Seth searched the vampire's dark face, awaiting an explanation he seemed reluctant to give. Finally, the man nodded as if he'd decided on something. “There are a lot of things you're going to need to learn in a very short time, Seth, and this isn't the most important among them. But I'll try to sate your curiosity all the same.”

“Gee, thanks.”

“You don't need to thank me. I'm your maker, your sire. Your father, in a way. It's my duty to educate you.”

“I was being sarcastic, pal. You don't have much of a sense of humor, do you?”

“I've never seen the need for one.”

“You ever…make any others?”

The vampire frowned at Seth briefly, before returning his gaze to the road. “You have a rare blood type, Seth. It contains an antigen called Belladonna. Humans with this blood type tend to grow weak and die young. They also tend to bleed excessively.”

“I've always had the bleeding thing. I knew about the antigen—makes transfusions tough to come by. I didn't know I was gonna get weak and die young, though.”

“You would have, eventually. Now you won't. But you know that. What you don't know is that only humans with the Belladonna antigen can become undead, Seth. Such mortals are known among us as the Chosen. All vampires had the antigen as mortals. And all vampires sense mortals with the antigen, and are compelled to aid and even protect them.”

“You're kidding me. Hell, that's why you've shown up before. Helped me out when I got into trouble.”

“That's why.”

“But…why you, why not any others? I mean, there
are
others, right?” He sat up straighter in the seat, surprised that the movement didn't hurt him. Last he remembered, he'd been beaten within an inch of his life. “How many of them—of us—are there? And where are they? Are we going to meet them? Is there some kind of a—”

The driver actually smiled, and it was such a stunning thing to see that Seth went silent. That dark, morose expression faded for just a moment. But then it returned so swiftly that Seth almost wondered if he'd imagined the change. “May I continue now?” the vampire asked.

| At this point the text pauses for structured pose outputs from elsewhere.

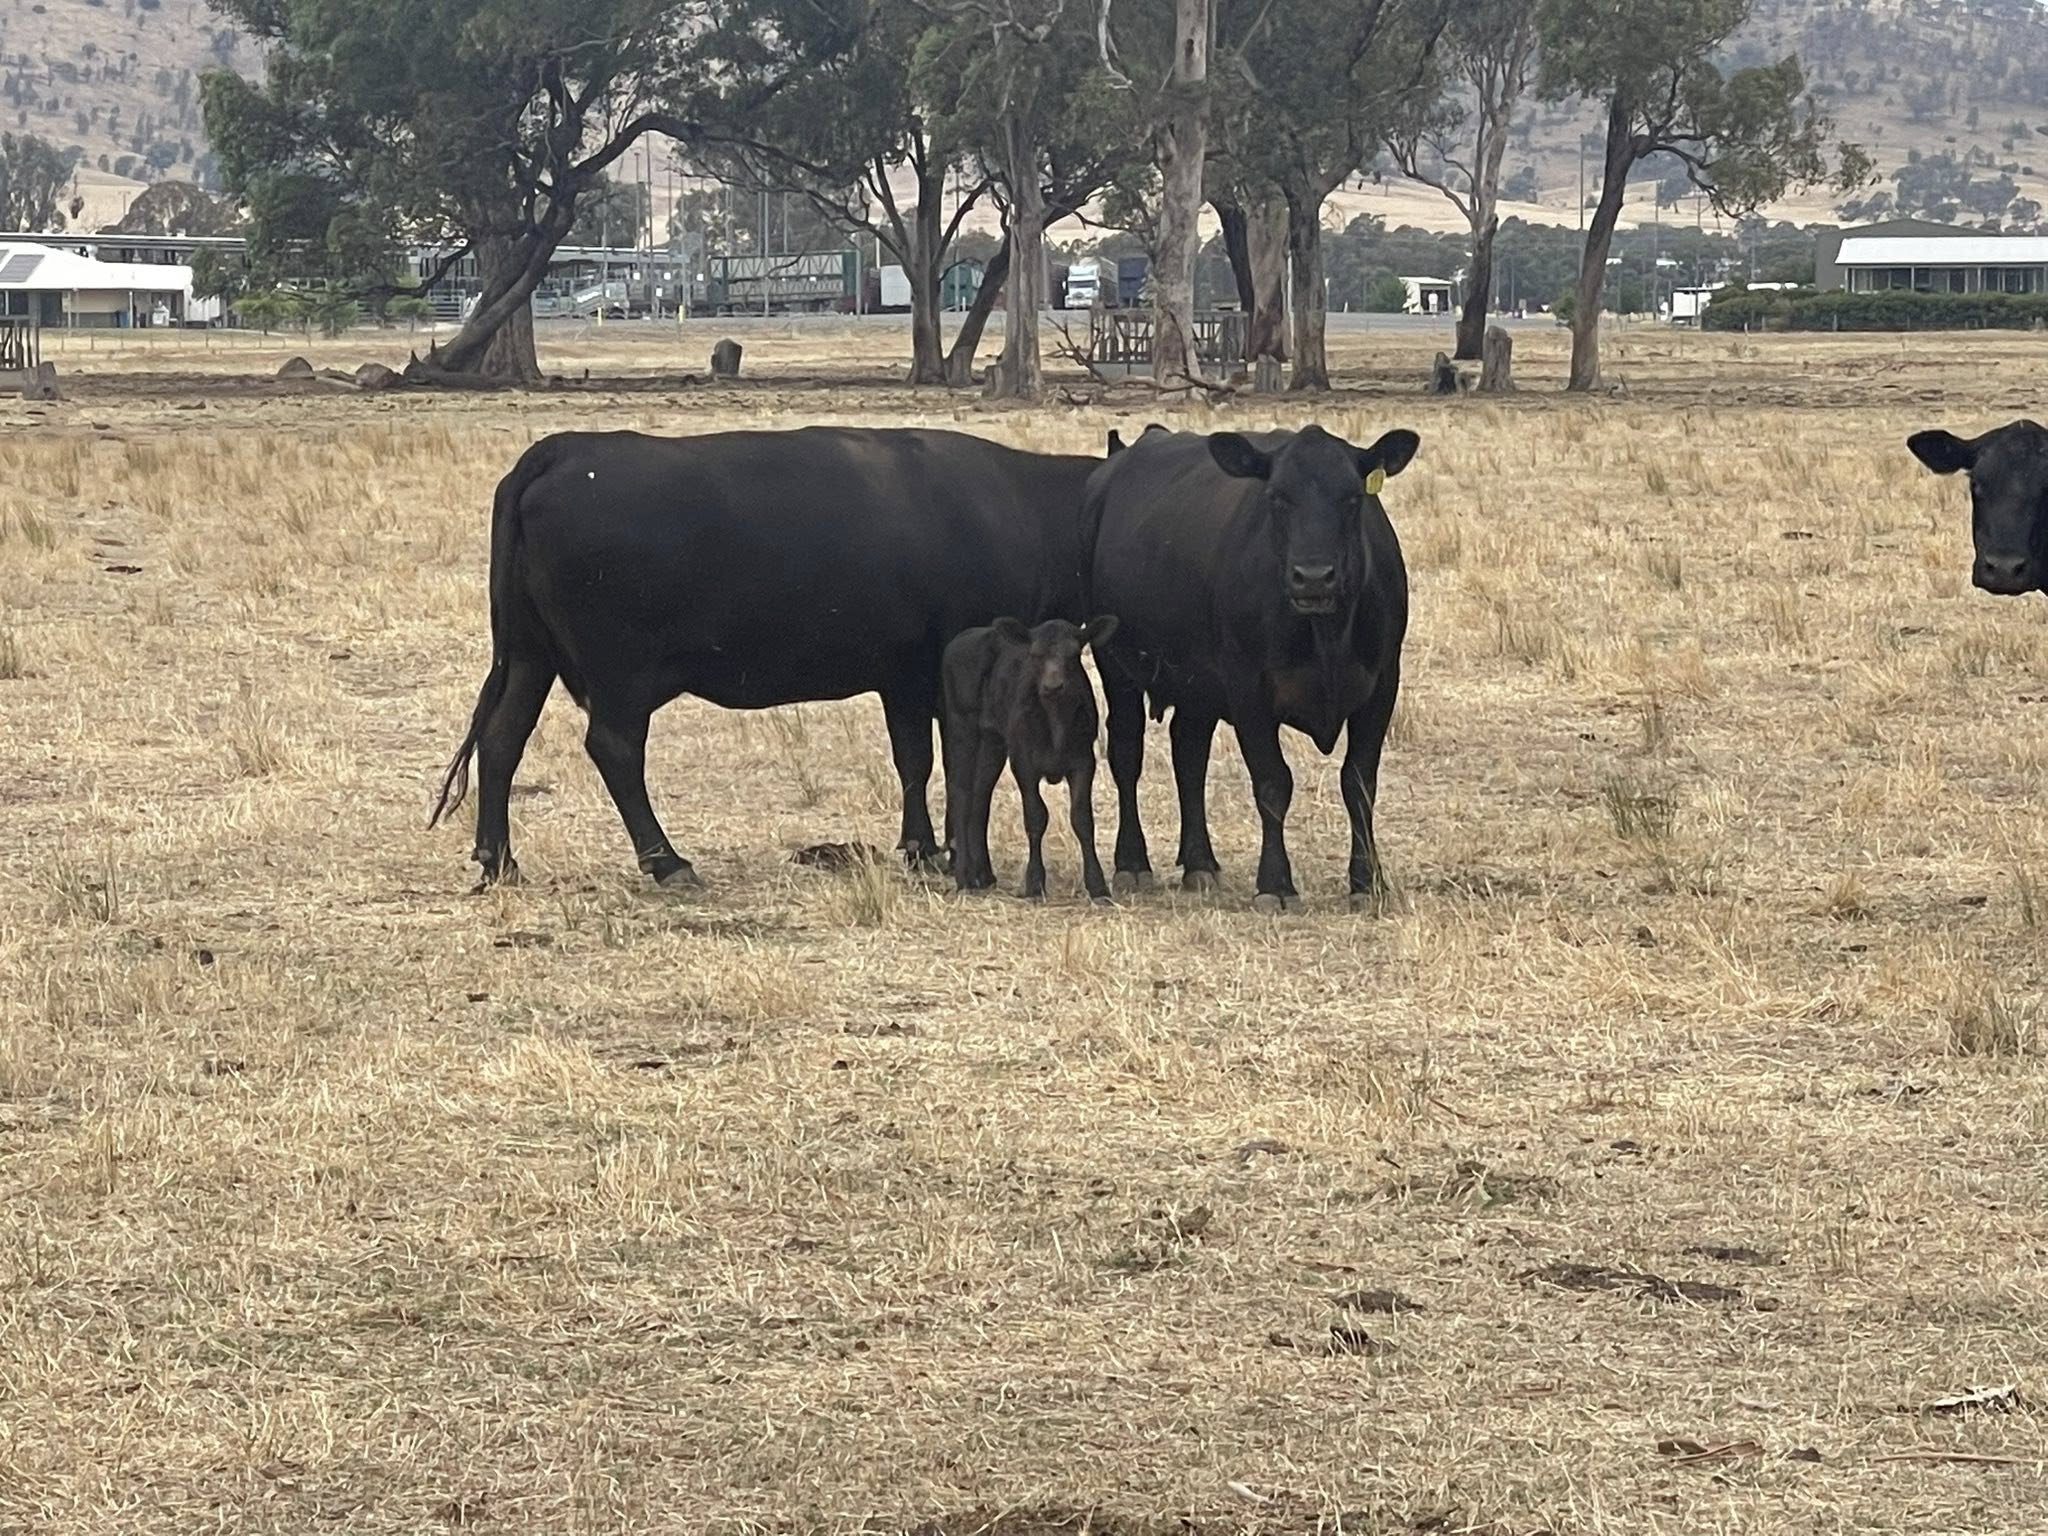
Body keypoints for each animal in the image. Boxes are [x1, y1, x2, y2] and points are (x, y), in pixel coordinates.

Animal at [429, 427, 1107, 888]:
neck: (1018, 507)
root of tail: (565, 450)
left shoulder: (903, 676)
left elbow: (912, 759)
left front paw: (923, 846)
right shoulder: (940, 673)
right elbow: (942, 762)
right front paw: (943, 852)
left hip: (528, 655)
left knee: (502, 738)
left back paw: (499, 859)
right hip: (621, 673)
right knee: (613, 749)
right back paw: (667, 861)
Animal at [941, 616, 1118, 901]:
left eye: (1074, 655)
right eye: (1035, 654)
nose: (1053, 686)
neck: (1055, 721)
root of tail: (964, 636)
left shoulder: (1083, 761)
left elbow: (1082, 818)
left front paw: (1097, 885)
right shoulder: (1023, 762)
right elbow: (1035, 816)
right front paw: (1035, 883)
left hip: (992, 742)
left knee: (980, 796)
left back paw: (983, 875)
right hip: (961, 727)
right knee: (961, 794)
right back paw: (964, 877)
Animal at [1084, 423, 1420, 912]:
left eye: (1353, 498)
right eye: (1277, 497)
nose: (1313, 576)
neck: (1326, 635)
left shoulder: (1381, 686)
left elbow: (1359, 783)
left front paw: (1366, 883)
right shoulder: (1249, 690)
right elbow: (1273, 782)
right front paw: (1276, 884)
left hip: (1197, 687)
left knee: (1189, 757)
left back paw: (1200, 863)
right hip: (1116, 664)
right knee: (1127, 752)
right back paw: (1132, 862)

“Yeah. I just…There's so much I want to know.”

“And you'll learn all of it, in time. For now, I'll continue with the part I've begun. For each vampire, there is one mortal with whom the psychic bond is particularly strong. For me, that mortal is you. That's why you've seen me before. That's why I've helped you when you've been in trouble in the past. And it's why I could not do anything but come to you again when you were near death.”

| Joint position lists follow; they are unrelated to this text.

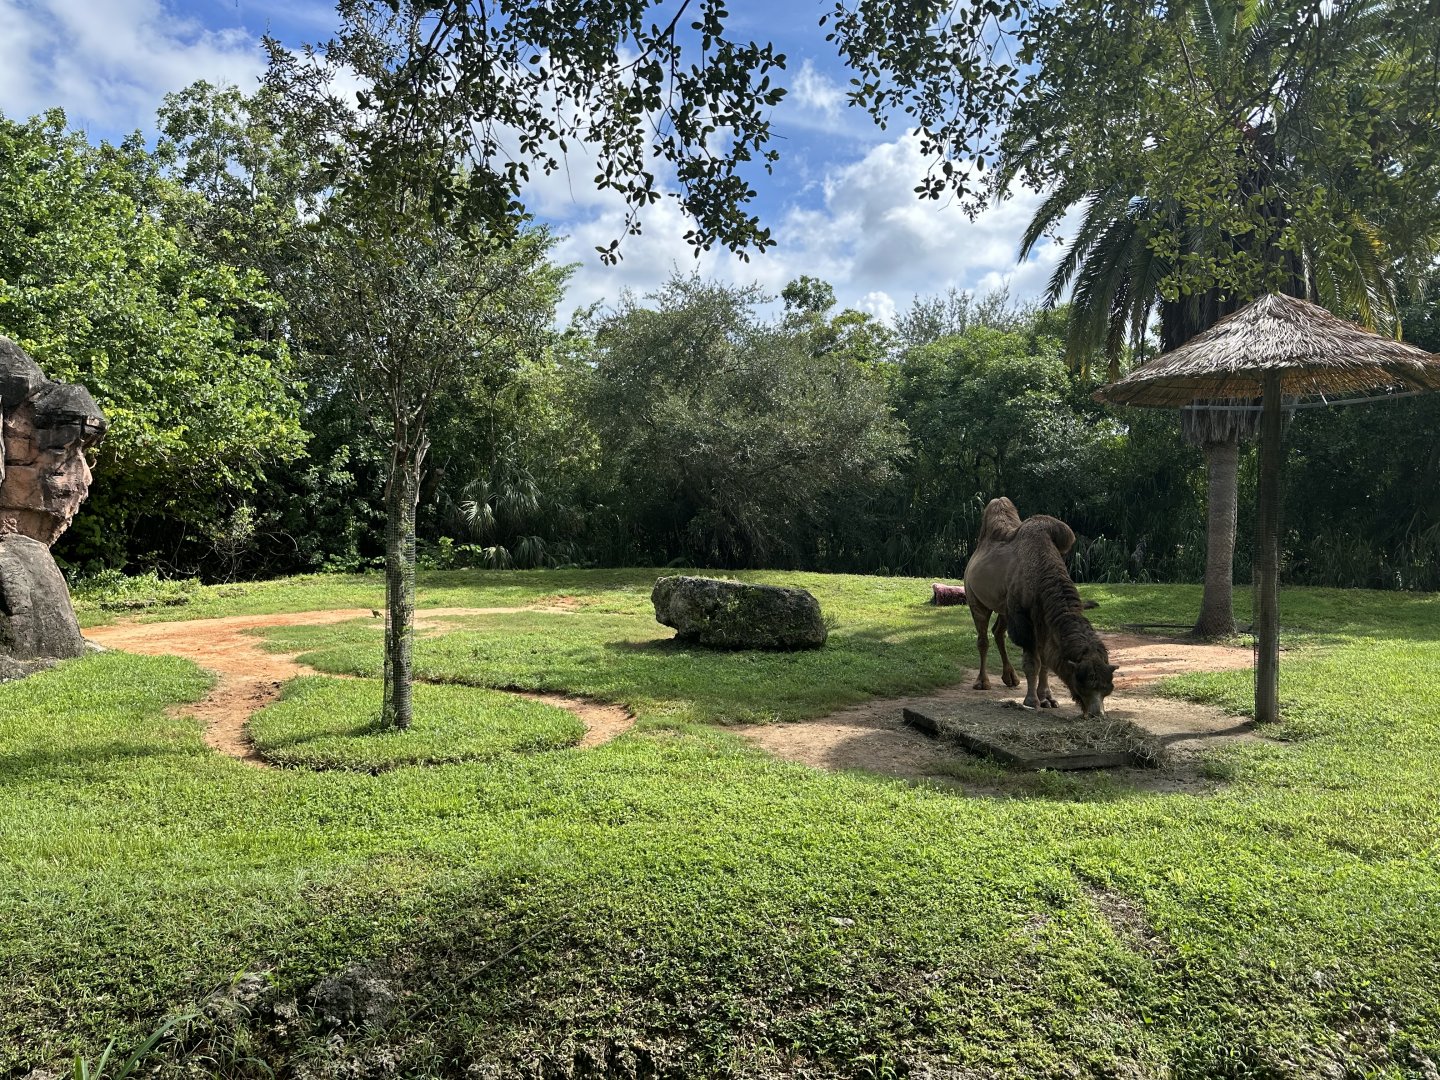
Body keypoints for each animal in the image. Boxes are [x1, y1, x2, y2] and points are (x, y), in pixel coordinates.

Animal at [1005, 515, 1116, 718]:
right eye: (1080, 682)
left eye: (1107, 689)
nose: (1097, 713)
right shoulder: (1022, 621)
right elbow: (1032, 662)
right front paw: (1031, 701)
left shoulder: (1045, 628)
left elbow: (1046, 660)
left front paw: (1047, 699)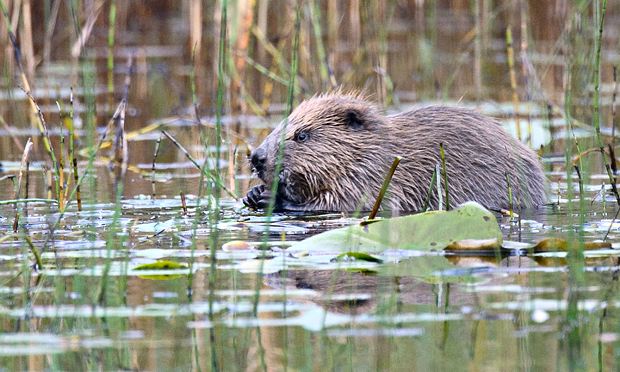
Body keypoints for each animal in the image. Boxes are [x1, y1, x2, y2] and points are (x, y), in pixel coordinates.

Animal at [242, 92, 544, 212]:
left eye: (301, 135)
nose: (257, 157)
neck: (377, 150)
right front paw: (253, 194)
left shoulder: (375, 177)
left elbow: (348, 203)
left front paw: (271, 198)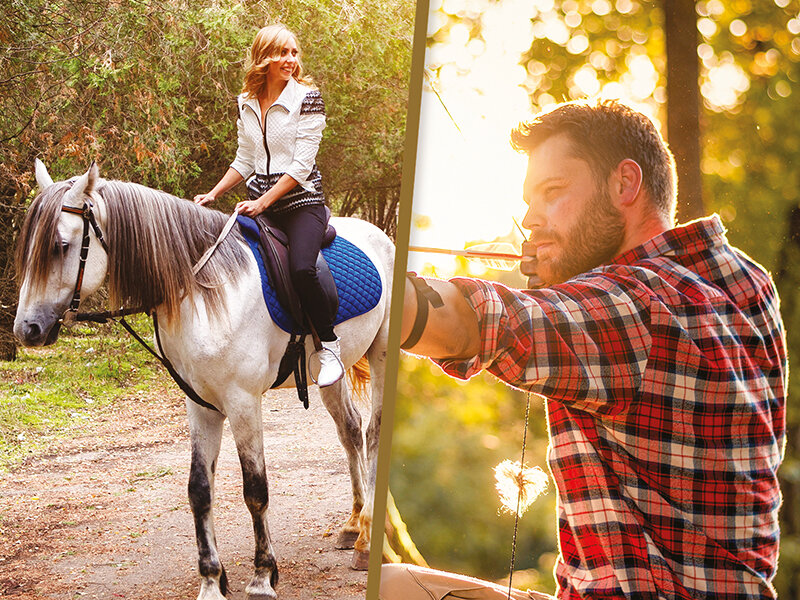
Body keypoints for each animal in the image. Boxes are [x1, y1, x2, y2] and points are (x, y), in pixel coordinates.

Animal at [13, 161, 394, 600]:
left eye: (60, 246)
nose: (26, 330)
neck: (203, 289)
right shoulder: (200, 403)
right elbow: (199, 489)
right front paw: (212, 580)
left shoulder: (242, 402)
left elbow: (255, 490)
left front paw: (262, 576)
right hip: (328, 372)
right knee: (349, 430)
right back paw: (353, 526)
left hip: (380, 354)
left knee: (374, 432)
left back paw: (368, 540)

Seth nodded slowly. “I appreciate it.”

“If I'd had a choice in the matter, I'd likely have continued on my mission and left you to live or die on your own.”

Hell, this guy was one cold son of a bitch, Seth thought.

“Careful. I can hear your thoughts, you know.”

Seth's brows rose high. “You…?”

“But you aren't wrong. I
am
a cold son of a bitch.”

“Damn.”

Again the vampire smiled, just slightly this time. “I'll teach you to block your thoughts. It's just further evidence I made the right decision in bringing you along with me. Initially I intended to transform you and leave you behind. I only realized after the deed was done that a fledgling vampire as clueless as you wouldn't last a week on his own.”

“Hey, ease up there, pal. I think I could have managed just fine on my own.”

The vampire looked at him briefly, brows raised, a look of skepticism in his dark eyes.

“I'm not kidding,” Seth told him; then he turned to gaze out the window, amazed that he could see for miles, and that everything was as clear as day to him, despite the fact that it was dark outside. “I've been waiting my whole life for this. I mean, I didn't
know
it was this, but it has to be. I always knew I was meant for something big, something important.”